Over the last decade, Dr Vivar, working out of ICARDA’s sister center, CIMMYT*, near Mexico City, has developed an impressive armoury of barley germplasm which is resistant to biotic stresses—that is, pests and diseases, such as yellow rust. He then worked with national research programs to exploit this germplasm. This led to the release of tough, productive varieties such as Calicuchima and Shyri in South America.

“I’m particularly excited about Shyri at the moment,” says Dr Vivar. “The latest crosses being tested in Ecuador right now are giving very good results—five times the national yield average. That doesn’t necessarily give Ecuadorean farmers five times the yield. As any crop breeder or farmer will tell you, it depends on seed production and agronomic practices. But I think a doubling of barley production is realistic.”

These are no ordinary crosses, however. Also ten years ago, Dr Patrick Hayes, Associate Professor of Crop and Soil Science at Oregon State University, Corvallis, USA, started to work with the double-haploid technique. This works by isolating one-half of the chromosomes and then doubling them with the chemical colchicine, producing a plant that is homozygous—that is, which breeds true to its characteristics in every generation. This permits much faster production of true breeding lines. Four years ago, the two men teamed up to try and characterize and manipulate multiple disease-resistant germplasm.

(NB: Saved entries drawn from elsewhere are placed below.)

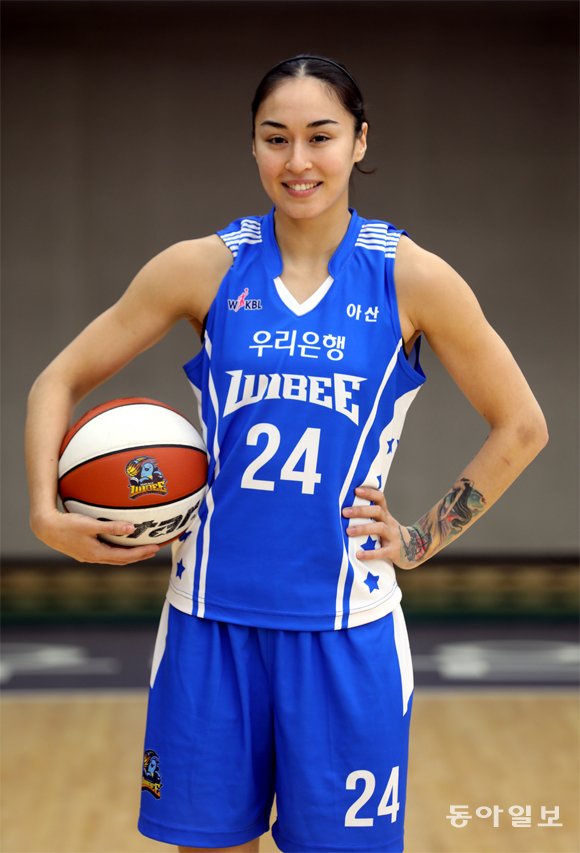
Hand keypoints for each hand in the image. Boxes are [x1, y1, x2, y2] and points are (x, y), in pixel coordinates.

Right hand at [31, 509, 159, 564]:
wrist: (45, 528)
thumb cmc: (66, 525)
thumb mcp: (89, 525)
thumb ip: (111, 527)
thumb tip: (132, 528)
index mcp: (97, 554)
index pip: (125, 556)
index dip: (141, 553)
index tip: (156, 548)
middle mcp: (94, 558)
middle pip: (122, 560)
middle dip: (140, 555)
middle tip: (155, 550)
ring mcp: (89, 556)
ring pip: (115, 558)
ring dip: (130, 555)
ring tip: (143, 549)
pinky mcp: (85, 551)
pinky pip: (107, 553)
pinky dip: (118, 551)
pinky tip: (122, 545)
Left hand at [342, 486, 420, 569]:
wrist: (415, 548)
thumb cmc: (390, 533)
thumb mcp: (384, 522)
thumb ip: (369, 517)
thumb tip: (343, 511)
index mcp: (385, 514)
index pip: (380, 498)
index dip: (369, 493)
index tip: (356, 490)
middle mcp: (390, 522)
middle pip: (377, 511)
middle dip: (360, 510)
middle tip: (344, 512)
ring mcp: (393, 536)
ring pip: (379, 528)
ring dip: (363, 528)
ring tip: (348, 532)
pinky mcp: (393, 551)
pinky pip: (382, 551)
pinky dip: (370, 554)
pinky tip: (359, 555)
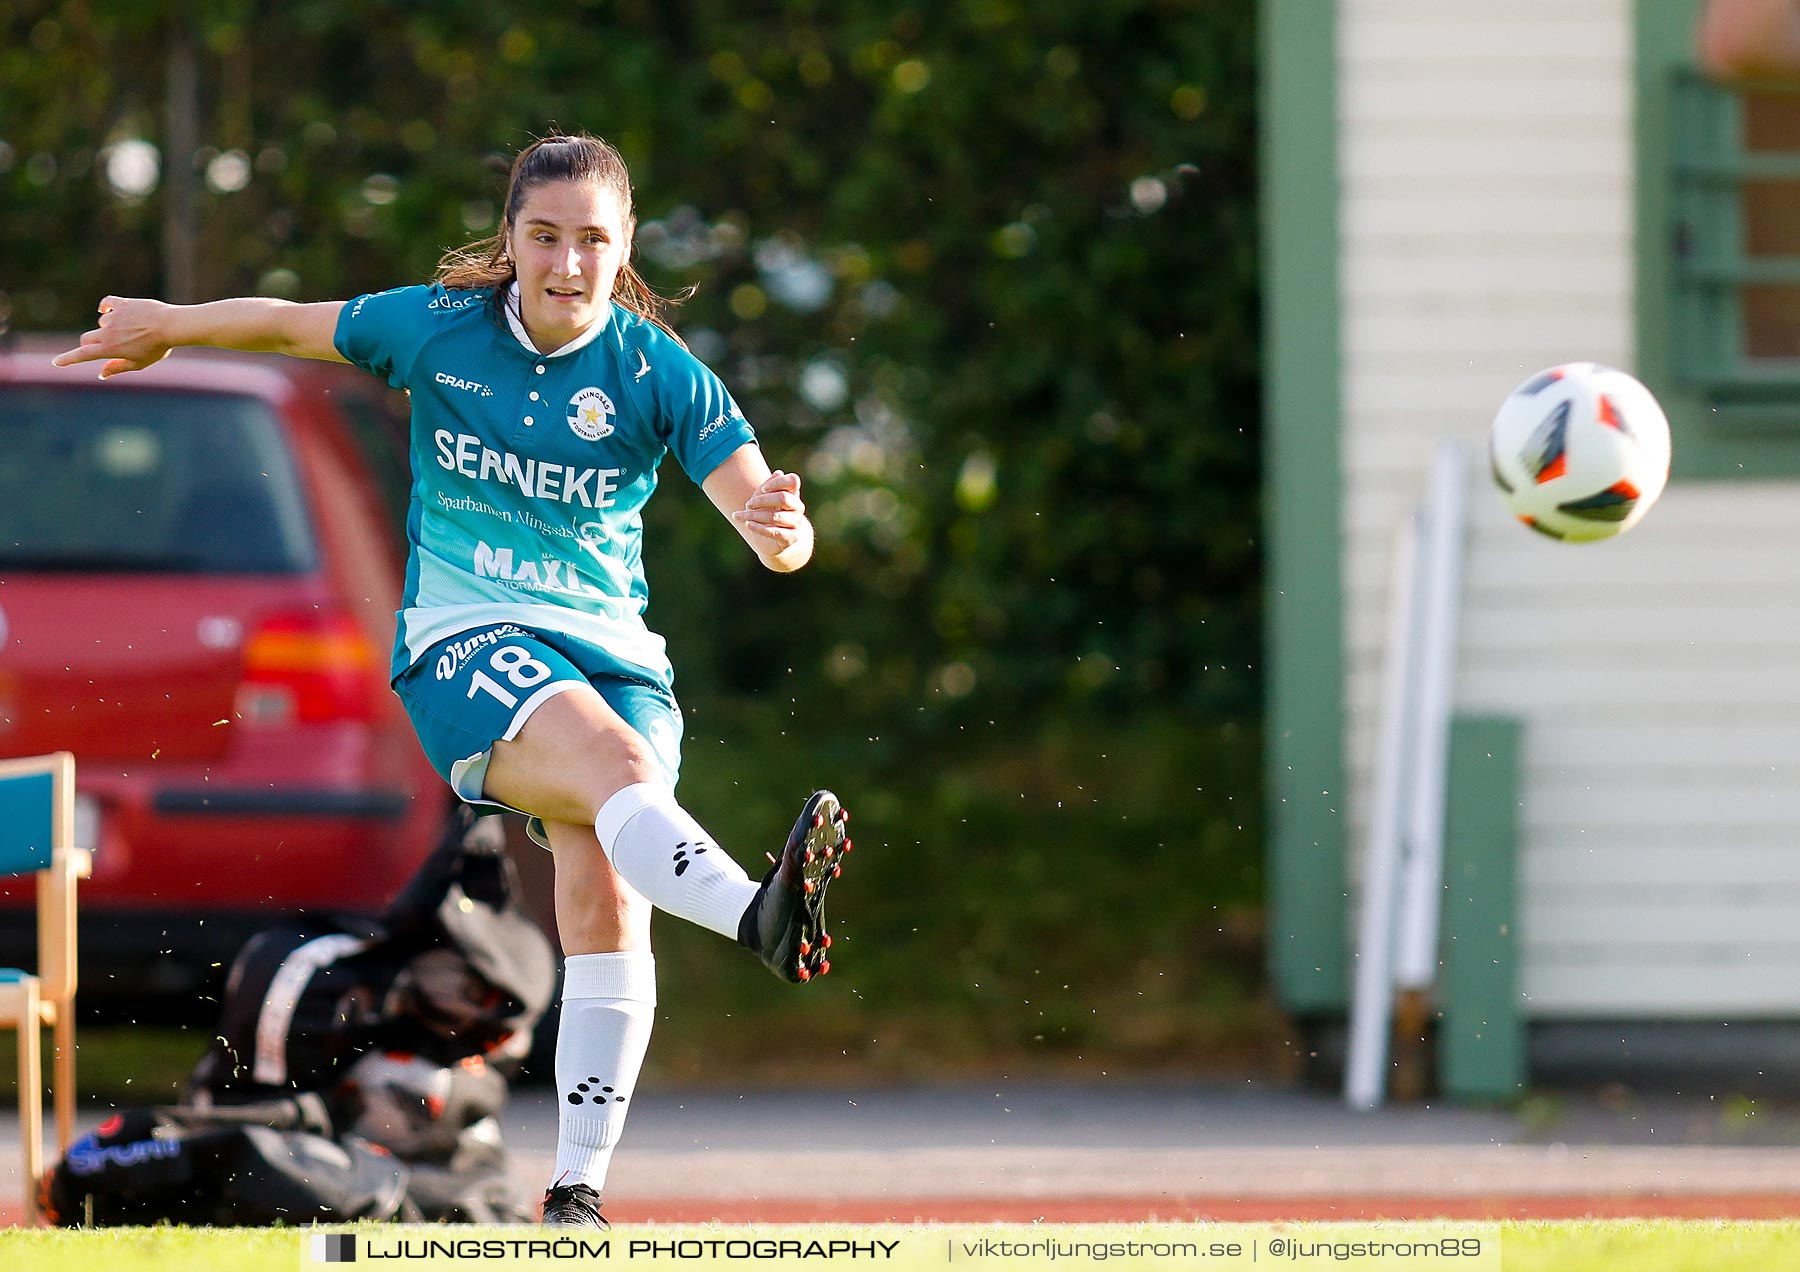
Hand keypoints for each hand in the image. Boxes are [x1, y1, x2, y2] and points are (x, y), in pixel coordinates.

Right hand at [51, 297, 175, 377]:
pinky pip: (106, 303)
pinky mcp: (122, 304)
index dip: (68, 359)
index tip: (56, 362)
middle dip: (90, 345)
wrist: (172, 325)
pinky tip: (106, 310)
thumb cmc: (158, 347)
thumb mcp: (139, 363)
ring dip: (108, 327)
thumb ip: (118, 367)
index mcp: (110, 349)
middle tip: (105, 347)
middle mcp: (108, 332)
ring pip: (102, 323)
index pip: (82, 355)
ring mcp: (114, 317)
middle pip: (86, 339)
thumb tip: (101, 374)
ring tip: (130, 331)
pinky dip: (105, 307)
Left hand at [731, 469, 810, 554]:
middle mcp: (798, 507)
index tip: (763, 489)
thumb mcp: (766, 498)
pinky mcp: (791, 538)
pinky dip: (759, 528)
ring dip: (754, 516)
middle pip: (783, 498)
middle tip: (748, 504)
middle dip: (762, 500)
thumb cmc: (770, 514)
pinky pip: (775, 532)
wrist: (779, 541)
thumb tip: (779, 473)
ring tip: (739, 516)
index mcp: (793, 494)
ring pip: (775, 516)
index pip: (793, 481)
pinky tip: (748, 524)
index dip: (777, 483)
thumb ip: (770, 486)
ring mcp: (796, 523)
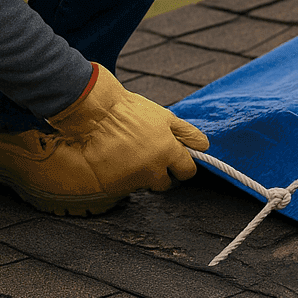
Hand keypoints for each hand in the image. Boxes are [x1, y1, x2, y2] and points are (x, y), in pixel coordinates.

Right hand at [48, 64, 204, 194]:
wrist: (94, 114)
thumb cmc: (129, 111)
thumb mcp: (164, 116)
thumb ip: (187, 133)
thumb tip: (204, 146)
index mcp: (168, 152)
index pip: (187, 172)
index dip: (182, 165)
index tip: (176, 160)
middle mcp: (153, 170)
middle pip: (166, 184)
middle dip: (162, 173)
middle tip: (149, 155)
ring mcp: (132, 180)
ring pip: (144, 184)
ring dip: (141, 174)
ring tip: (129, 153)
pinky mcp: (113, 187)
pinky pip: (125, 187)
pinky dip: (123, 176)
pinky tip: (117, 159)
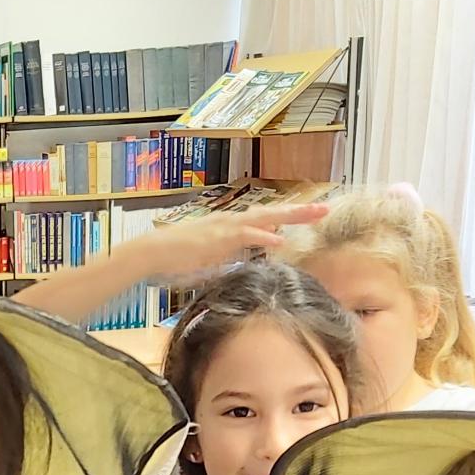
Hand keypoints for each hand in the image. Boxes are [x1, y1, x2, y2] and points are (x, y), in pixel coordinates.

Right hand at [116, 203, 327, 282]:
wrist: (149, 255)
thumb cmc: (172, 261)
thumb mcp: (206, 262)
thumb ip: (226, 261)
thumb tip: (240, 265)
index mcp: (227, 227)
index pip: (263, 220)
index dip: (286, 219)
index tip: (307, 217)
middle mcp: (229, 221)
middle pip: (271, 213)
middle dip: (299, 212)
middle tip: (325, 209)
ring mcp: (223, 227)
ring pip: (264, 217)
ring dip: (291, 216)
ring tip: (315, 214)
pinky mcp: (216, 238)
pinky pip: (245, 235)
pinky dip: (264, 236)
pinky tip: (280, 240)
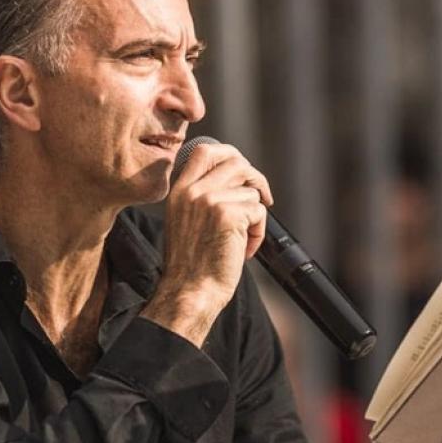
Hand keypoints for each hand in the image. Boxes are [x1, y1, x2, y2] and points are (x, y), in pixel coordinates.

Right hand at [144, 143, 272, 344]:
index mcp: (179, 191)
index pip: (204, 151)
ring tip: (244, 239)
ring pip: (251, 190)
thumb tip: (236, 178)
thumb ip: (201, 196)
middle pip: (235, 161)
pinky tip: (244, 250)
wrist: (189, 292)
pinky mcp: (228, 214)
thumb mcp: (184, 221)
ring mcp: (209, 200)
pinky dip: (258, 232)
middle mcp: (192, 191)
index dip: (229, 155)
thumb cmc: (192, 264)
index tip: (243, 174)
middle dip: (255, 178)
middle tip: (262, 199)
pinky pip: (258, 211)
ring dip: (256, 215)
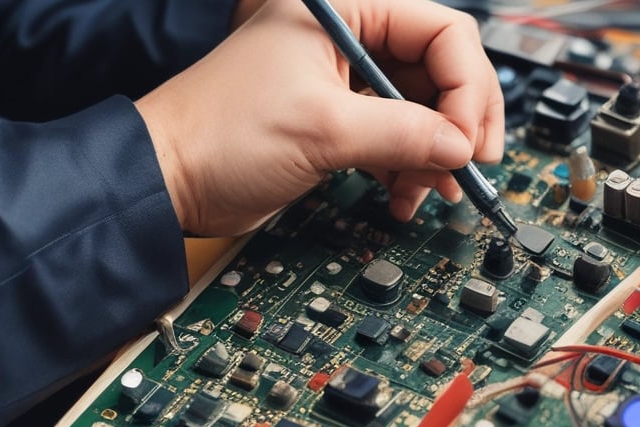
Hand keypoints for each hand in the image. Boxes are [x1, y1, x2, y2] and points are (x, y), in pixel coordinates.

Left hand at [137, 0, 503, 235]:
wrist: (168, 181)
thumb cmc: (220, 134)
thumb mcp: (324, 129)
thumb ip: (403, 133)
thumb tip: (460, 146)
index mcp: (345, 11)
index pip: (441, 31)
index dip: (466, 87)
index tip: (466, 140)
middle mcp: (350, 38)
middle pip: (440, 69)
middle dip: (458, 123)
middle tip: (470, 166)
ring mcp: (345, 80)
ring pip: (423, 108)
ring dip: (435, 153)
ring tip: (432, 191)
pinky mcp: (338, 118)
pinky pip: (396, 135)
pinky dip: (408, 167)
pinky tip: (404, 195)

Now they have used molecular markers to speed up the identification of stripe-rust resistant lines. Of 134 double-haploid lines of Oregon-grown barley, 13 were found to have high resistance to stripe rust. The work took two years, and yield-testing of these disease-resistant lines will start next year. It is a tremendous improvement on earlier techniques.

The strategy has been for Dr Hayes’ laboratory to develop doubled-haploid mapping populations from crosses of Dr Vivar’s resistant germplasm with genotypes adapted to the Pacific Northwest of the USA. Dr Vivar’s team then conducts extensive tests for disease reaction in central Mexico, while Dr Hayes’ group does molecular marker analysis in order to map the genes and find the sources of resistance.

“It took 20 years for barley stripe rust to move from Colombia to Oregon,” says Dr Hayes. “It can take almost that long to go from making a cross to large-scale commercial production of the resistant barley variety. But barley growers in the Pacific Northwest aren’t going to be waiting that long.

“What this means is that plant breeders will be one step ahead of pests and diseases as they move around the world.” The benefits of this for farmers should be important in the US, but in the developing world it is absolutely crucial. There are real implications for food security.

Barley is also a tremendously important crop in the Middle East and North Africa, and ICARDA is working with national programs there to stabilize yields by exploiting local sources of resistance—in Ethiopia, for example—and by collaborating with farmers on crop trials.

“Agricultural research isn’t going to remove all the risk from farming just yet!” says Dr Vivar. “And if it was, plant breeders would not be able to do it on their own. Still, we are protecting the poor. Barley is mainly used as cattle feed, but is also a staple part of the diet in the mountains of Bolivia, Peru and Ecuador—I am Ecuadorean myself, by the way.

“But we are all in the same business—Ecuadoreans, Ethiopians, North Americans. That business is farming. And the way Pat and I see it, anything which helps farmers in both Oregon and Ecuador can’t be bad.”